Copy out every line of all the items word for word, but leave the pictures out.

Items in a dataset:
......

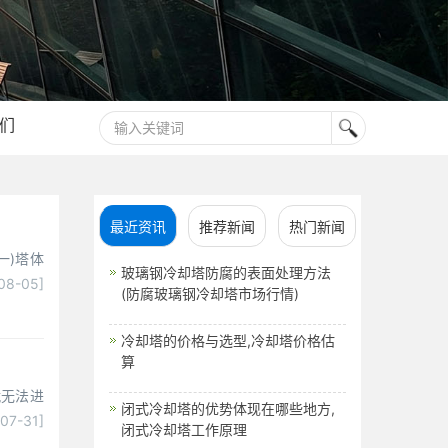
们
最近资讯
推荐新闻
热门新闻
一)塔体
玻璃钢冷却塔防腐的表面处理方法
08-05]
(防腐玻璃钢冷却塔市场行情)
冷却塔的价格与选型,冷却塔价格估
算
就无法进
闭式冷却塔的优势体现在哪些地方,
-07-31]
闭式冷却塔工作原理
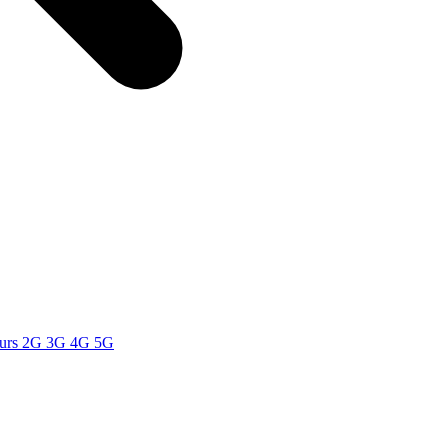
teurs 2G 3G 4G 5G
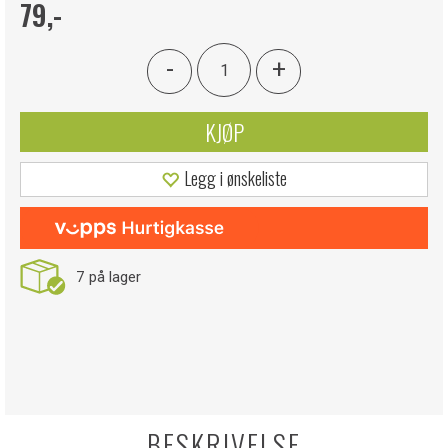
79,-
-
+
KJØP
Legg i ønskeliste
7
på lager
BESKRIVELSE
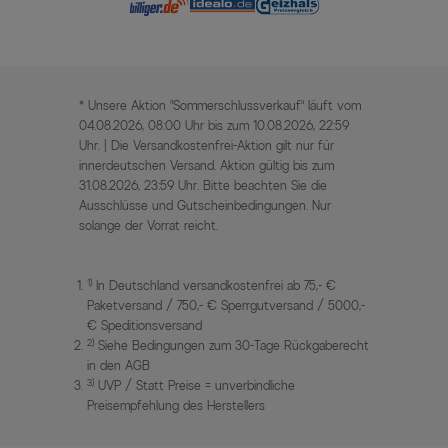
* Unsere Aktion „Sommerschlussverkauf“ läuft vom
04.08.2026, 08:00 Uhr bis zum 10.08.2026, 22:59
Uhr. | Die Versandkostenfrei-Aktion gilt nur für
innerdeutschen Versand. Aktion gültig bis zum
31.08.2026, 23:59 Uhr. Bitte beachten Sie die
Ausschlüsse und Gutscheinbedingungen. Nur
solange der Vorrat reicht.
1)
In Deutschland versandkostenfrei ab 75,- €
Paketversand / 750,- € Sperrgutversand / 5000,-
€ Speditionsversand
2)
Siehe Bedingungen zum 30-Tage Rückgaberecht
in den AGB
3)
UVP / Statt Preise = unverbindliche
Preisempfehlung des Herstellers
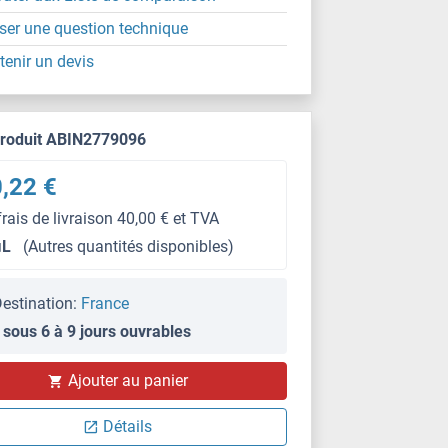
ser une question technique
tenir un devis
produit ABIN2779096
,22 €
frais de livraison 40,00 € et TVA
μL
(Autres quantités disponibles)
estination:
France
 sous 6 à 9 jours ouvrables
Ajouter au panier
WB
Détails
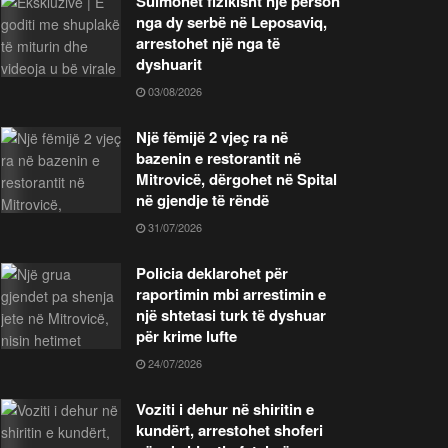
Sulmohet fizikisht një person
nga dy serbë në Leposaviq,
arrestohet një nga të
dyshuarit
03/08/2026
Një fëmijë 2 vjeç ra në
bazenin e restorantit në
Mitrovicë, dërgohet në Spital
në gjendje të rëndë
31/07/2026
Policia deklarohet për
raportimin mbi arrestimin e
një shtetasi turk të dyshuar
për krime lufte
24/07/2026
Voziti i dehur në shiritin e
kundërt, arrestohet shoferi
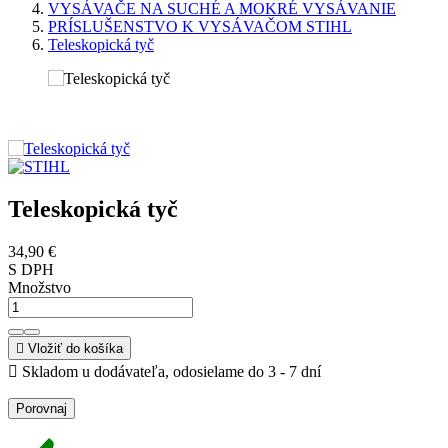
VYSÁVAČE NA SUCHÉ A MOKRÉ VYSÁVANIE
PRÍSLUŠENSTVO K VYSÁVAČOM STIHL
Teleskopická tyč
Teleskopická tyč
34,90 €
S DPH
Množstvo

Vložiť do košíka

Skladom u dodávateľa, odosielame do 3 - 7 dní
Porovnaj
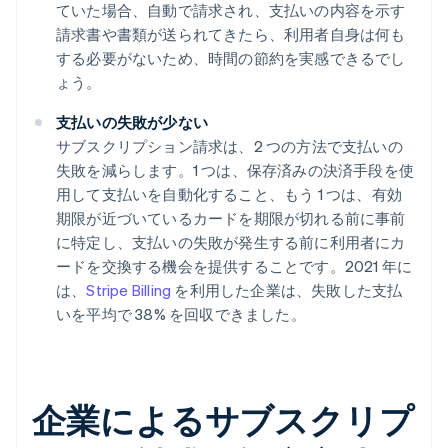
ていた場合、自動で請求され、支払いの内容を示す
請求書や書類が送られてきたら、利用者自身は何も
する必要がないため、時間の節約を実感できるでし
ょう。
支払いの失敗が少ない
サブスクリプション請求は、2 つの方法で支払いの
失敗を減らします。1 つは、保存済みの決済手段を使
用して支払いを自動化すること、もう 1 つは、有効
期限が近づいているカードを期限が切れる前に事前
に特定し、支払いの失敗が発生する前に利用者にカ
ードを交換する機会を提供することです。2021 年に
は、
Stripe Billing
を利用した企業は、失敗した支払
いを平均で 38% を回収できました。
企業によるサブスクリプ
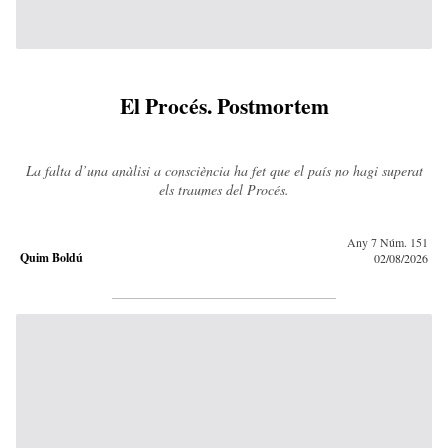
El Procés. Postmortem
La falta d’una anàlisi a consciència ha fet que el país no hagi superat
els traumes del Procés.
Any 7 Núm. 151
Quim Boldú
02/08/2026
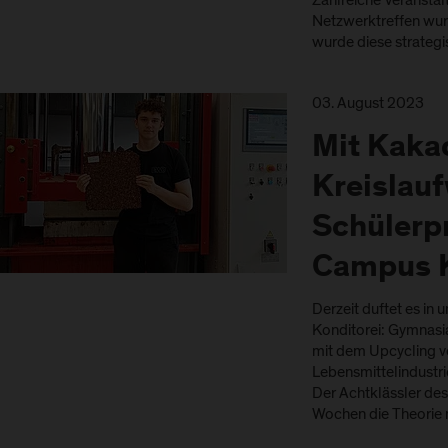
Zahlreiche Veransta
Netzwerktreffen wur
wurde diese strategi
03. August 2023
Mit Kaka
Kreislauf
Schülerp
Campus 
Derzeit duftet es in 
Konditorei: Gymnasia
mit dem Upcycling v
Lebensmittelindustr
Der Achtklässler des
Wochen die Theorie 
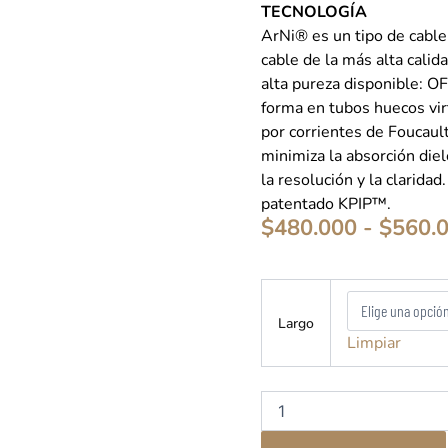
TECNOLOGÍA
ArNi® es un tipo de cable
cable de la más alta calid
alta pureza disponible: 
forma en tubos huecos virt
por corrientes de Foucaul
minimiza la absorción die
la resolución y la clarid
patentado KPIP™.
$
480.000
-
$
560.
Shunyata
-
Largo
Alpha-
Limpiar
X
Ground
-
cable
tierra
cantidad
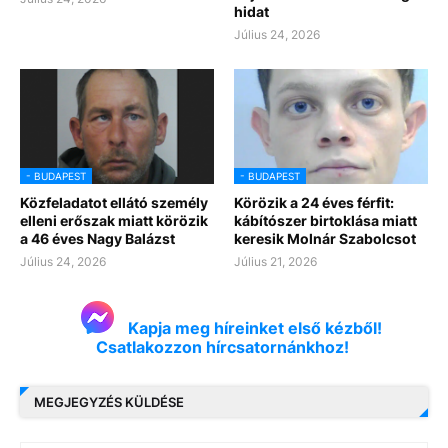
hidat
Július 24, 2026
- BUDAPEST
- BUDAPEST
Közfeladatot ellátó személy
Körözik a 24 éves férfit:
elleni erőszak miatt körözik
kábítószer birtoklása miatt
a 46 éves Nagy Balázst
keresik Molnár Szabolcsot
Július 24, 2026
Július 21, 2026
Kapja meg híreinket első kézből!
Csatlakozzon hírcsatornánkhoz!
MEGJEGYZÉS KÜLDÉSE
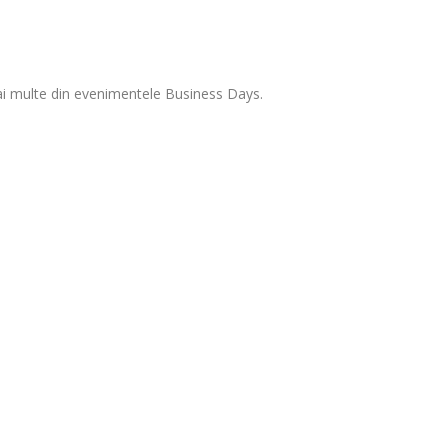
 mai multe din evenimentele Business Days.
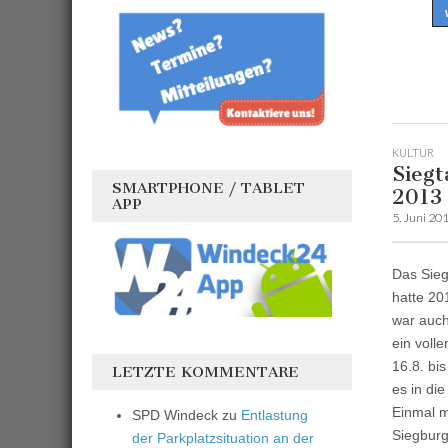
KULTUR
Siegt
SMARTPHONE / TABLET
2013
APP
5. Juni 20
Das Sieg
hatte 20
war auc
ein volle
16.8. bi
LETZTE KOMMENTARE
es in die
Einmal m
SPD Windeck
zu
Entlastung
Siegburg
der Parkplatzsituation an der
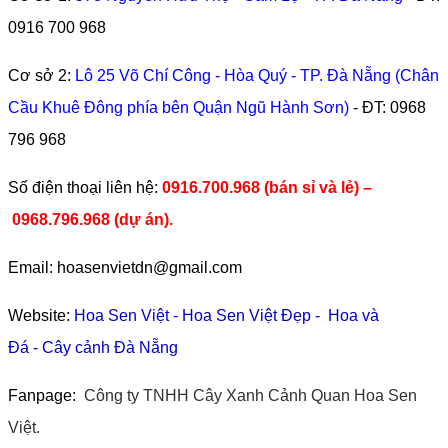
0916 700 968
Cơ sở 2:
Lô 25 Võ Chí Công - Hòa Quý - TP. Đà Nẵng (Chân
Cầu Khuê Đông phía bên Quận Ngũ Hành Sơn)
- ĐT:
0968
796 968
​Số điện thoại liên hệ:
0916.700.968 (bán sỉ và lẻ) –
0968.796.968
(
dự án).
Email: hoasenvietdn@gmail.com
Website:
Hoa Sen Việt
-
Hoa Sen Việt Đẹp
-
Hoa và
Đá
-
Cây cảnh Đà Nẵng
Fanpage:
Công ty TNHH Cây Xanh Cảnh Quan Hoa Sen
Việt.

......

ANSWER SECTION:
们
最近资讯
推荐新闻
热门新闻
一)塔体
玻璃钢冷却塔防腐的表面处理方法
08-05]
(防腐玻璃钢冷却塔市场行情)
冷却塔的价格与选型,冷却塔价格估
算
就无法进
闭式冷却塔的优势体现在哪些地方,
-07-31]
闭式冷却塔工作原理
teurs 2G 3G 4G 5G
79,-
-
+
KJØP
Legg i ønskeliste
7
på lager
BESKRIVELSE
* Unsere Aktion „Sommerschlussverkauf“ läuft vom
04.08.2026, 08:00 Uhr bis zum 10.08.2026, 22:59
Uhr. | Die Versandkostenfrei-Aktion gilt nur für
innerdeutschen Versand. Aktion gültig bis zum
31.08.2026, 23:59 Uhr. Bitte beachten Sie die
Ausschlüsse und Gutscheinbedingungen. Nur
solange der Vorrat reicht.
1)
In Deutschland versandkostenfrei ab 75,- €
Paketversand / 750,- € Sperrgutversand / 5000,-
€ Speditionsversand
2)
Siehe Bedingungen zum 30-Tage Rückgaberecht
in den AGB
3)
UVP / Statt Preise = unverbindliche
Preisempfehlung des Herstellers
ser une question technique
tenir un devis
produit ABIN2779096
,22 €
frais de livraison 40,00 € et TVA
μL
(Autres quantités disponibles)
estination:
France
 sous 6 à 9 jours ouvrables
Ajouter au panier
WB
Détails
Sulmohet fizikisht një person
nga dy serbë në Leposaviq,
arrestohet një nga të
dyshuarit
03/08/2026
Një fëmijë 2 vjeç ra në
bazenin e restorantit në
Mitrovicë, dërgohet në Spital
në gjendje të rëndë
31/07/2026
Policia deklarohet për
raportimin mbi arrestimin e
një shtetasi turk të dyshuar
për krime lufte
24/07/2026
Voziti i dehur në shiritin e
kundërt, arrestohet shoferi
VYSÁVAČE NA SUCHÉ A MOKRÉ VYSÁVANIE
PRÍSLUŠENSTVO K VYSÁVAČOM STIHL
Teleskopická tyč
Teleskopická tyč
34,90 €
S DPH
Množstvo

Vložiť do košíka

Skladom u dodávateľa, odosielame do 3 - 7 dní
Porovnaj
ていた場合、自動で請求され、支払いの内容を示す
請求書や書類が送られてきたら、利用者自身は何も
する必要がないため、時間の節約を実感できるでし
ょう。
支払いの失敗が少ない
サブスクリプション請求は、2 つの方法で支払いの
失敗を減らします。1 つは、保存済みの決済手段を使
用して支払いを自動化すること、もう 1 つは、有効
期限が近づいているカードを期限が切れる前に事前
に特定し、支払いの失敗が発生する前に利用者にカ
ードを交換する機会を提供することです。2021 年に
は、
Stripe Billing
を利用した企業は、失敗した支払
いを平均で 38% を回収できました。
企業によるサブスクリプ
El Procés. Postmortem
La falta d’una anàlisi a consciència ha fet que el país no hagi superat
els traumes del Procés.
Any 7 Núm. 151
Quim Boldú
02/08/2026
Zahlreiche Veransta
Netzwerktreffen wur
wurde diese strategi
03. August 2023
Mit Kaka
Kreislauf
Schülerp
Campus 
Derzeit duftet es in 
Konditorei: Gymnasia
mit dem Upcycling v
Lebensmittelindustr
Der Achtklässler des
Wochen die Theorie 
TECNOLOGÍA
ArNi® es un tipo de cable
cable de la más alta calid
alta pureza disponible: 
forma en tubos huecos virt
por corrientes de Foucaul
minimiza la absorción die
la resolución y la clarid
patentado KPIP™.
$
480.000
-
$
560.
Shunyata
-
Largo
Alpha-
Limpiar
X
Ground
-
cable
tierra
cantidad
hidat
Július 24, 2026
- BUDAPEST
- BUDAPEST
Közfeladatot ellátó személy
Körözik a 24 éves férfit:
elleni erőszak miatt körözik
kábítószer birtoklása miatt
a 46 éves Nagy Balázst
keresik Molnár Szabolcsot
Július 24, 2026
Július 21, 2026
Kapja meg híreinket első kézből!
Csatlakozzon hírcsatornánkhoz!
MEGJEGYZÉS KÜLDÉSE
 mai multe din evenimentele Business Days.
KULTUR
Siegt
SMARTPHONE / TABLET
2013
APP
5. Juni 20
Das Sieg
hatte 20
war auc
ein volle
16.8. bi
LETZTE KOMMENTARE
es in die
Einmal m
SPD Windeck
zu
Entlastung
Siegburg
der Parkplatzsituation an der
0916 700 968
Cơ sở 2:
Lô 25 Võ Chí Công - Hòa Quý - TP. Đà Nẵng (Chân
Cầu Khuê Đông phía bên Quận Ngũ Hành Sơn)
- ĐT:
0968
796 968
​Số điện thoại liên hệ:
0916.700.968 (bán sỉ và lẻ) –
0968.796.968
(
dự án).
Email: hoasenvietdn@gmail.com
Website:
Hoa Sen Việt
-
Hoa Sen Việt Đẹp
-
Hoa và
Đá
-
Cây cảnh Đà Nẵng
Fanpage:
Công ty TNHH Cây Xanh Cảnh Quan Hoa Sen
Việt.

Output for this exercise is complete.